26/03/2026
Las noticias recientes me han sorprendido. Publicaciones de maestras que temen ejercer su profesión inundan las redes y con justa razón.
Venimos de padres que ejercían la crianza con violencia y ahora con el afán de no dañar a nuestros hijos pensamos que lo mejor es ser flexibles con las reglas y quitar los límites, pero que creen? La educación y la crianza sin límites también es una forma de violencia.
Además de que estamos en una era de sobre estimulación y de virtualidad, dónde los chicos juegan videojuegos violentos en los que entrenan el cerebro a tolerar la violencia y lo confunden con la realidad.
Madres y padres exhaustos por darles mas actividades y cosas materiales (que ellos no tuvieron), origina que tengan menos energía para estar presentes lidiando con el malestar de criar... Porque sí, maternar y paternar GENERA MALESTAR, es incómodo, es confrontativo, da miedo, y es más fácil que tanto los hijos como las madres/padres estén pegados en las pantallas...
Porque déjame decirte que en los talleres que doy también hay niños y adolescentes quejándose de que sus madres están todo el tiempo en el celular y no los escuchan.
Y madres quejándose de los hijos, de las maestras, de los hombres.
Maestras quejándose de los padres de familia.

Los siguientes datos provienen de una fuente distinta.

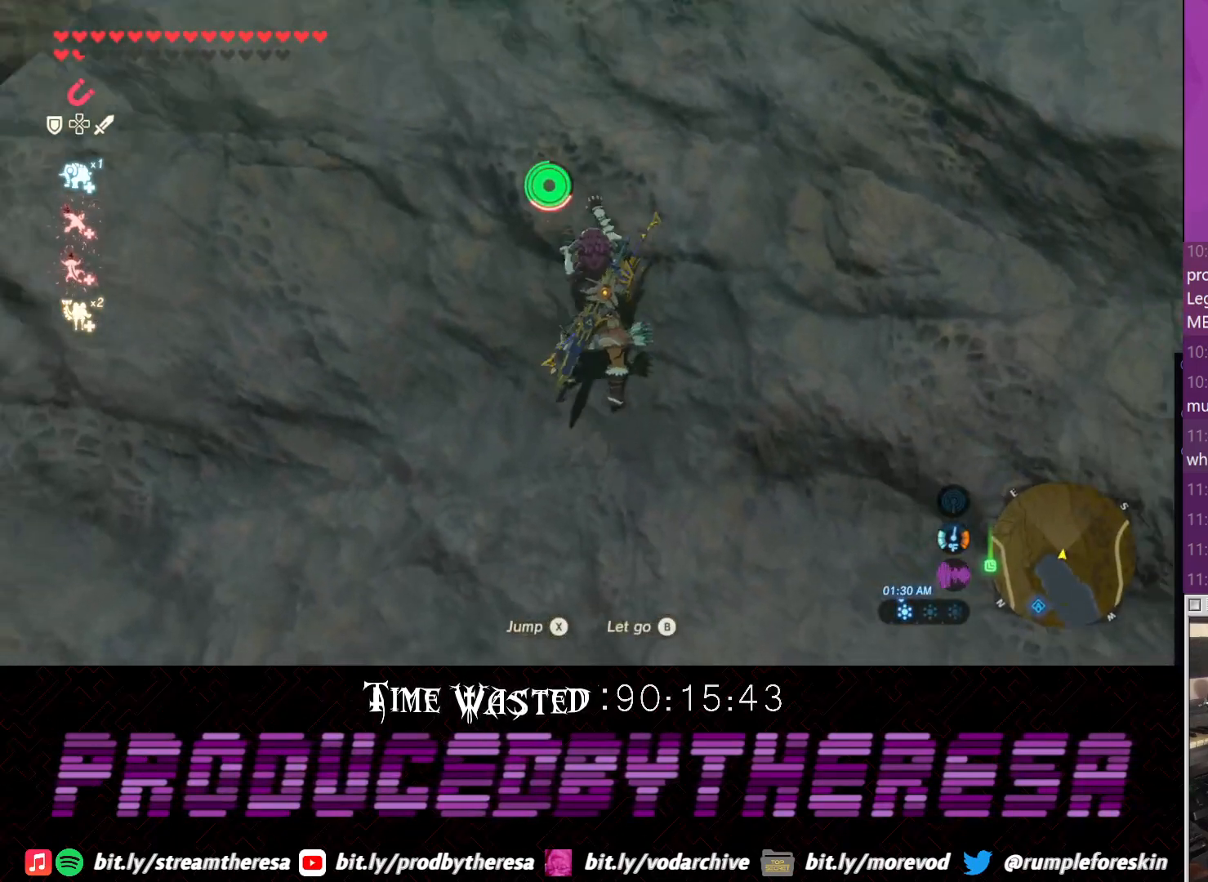
Gameplay with a controller (PlayStation layout); each line is a JSON object with the inputs held at the frame after it. "events" lists button and stick changes between this image and that frame as [ms after this image, input, new state], when the widget could be followed in between. Not read: DPAD_UP R3 TRIANGLE.
{"buttons": [], "left_stick": "up", "right_stick": "down-left", "events": [[400, "right_stick", "down-left"]]}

Y hemos perdido de vista que el sistema que sostenemos NO ayuda a sostener la vida.
Qué significa sostener la vida? La crianza requiere paciencia, calma, seguridad, amor, ternura, alegría, salud, provisión y hoy en día cuántas familias tienen esos privilegios?
Criar sin prisa, con presencia, con calma, con contemplación, descansadas, haría que podamos sostener la vida de nuestros hijos.
Y para las madres que están en el despertar de consciencia y espiritualidad déjenme decirles que tenemos dos grandes retos para los que nadie nos preparó pero que son fundamentales para que nuestros hijos vivan plenos con todo lo que se viene en el mundo.
1- Tenemos que aprender a regular nuestros sistemas nerviosos para no pasarnos agotadas, con culpa, con miedos, para aprender a poner límites claros, para no buscar complacer y agradar a nuestros hijos, para tolerar nuestro malestar al educar... Para dejar de criar desde la sobrevivencia.
2- Tenemos que dejar de pelear por quien tiene la maternidad más perfecta, unirnos todas las distintas maternidades y organizarnos para pedir cambios sociales. No se le puede exigir a una mujer que sea buena madre, sí tiene que tener un trabajo fuera de casa para poder pagar lo básico, si no hay seguridad social, si no hay programas que ayuden a su desarrollo personal, si no hay redes de apoyo, si se sigue pensando que la mujer siempre debe de poner y anteponer a los hijos por sobre ellas, si se sigue explotando los cuerpos femeninos para poder con todo lo que demanda la sociedad. Tarde o temprano las mujeres colapsaran y las repercusiones pueden ser lamentables.
No será fácil, pero podemos comenzar a hacer cambios para que las futuras generaciones tengan una mejor vida o podemos seguir quejandonos y echando culpas, haciendo que prevalezca la violencia.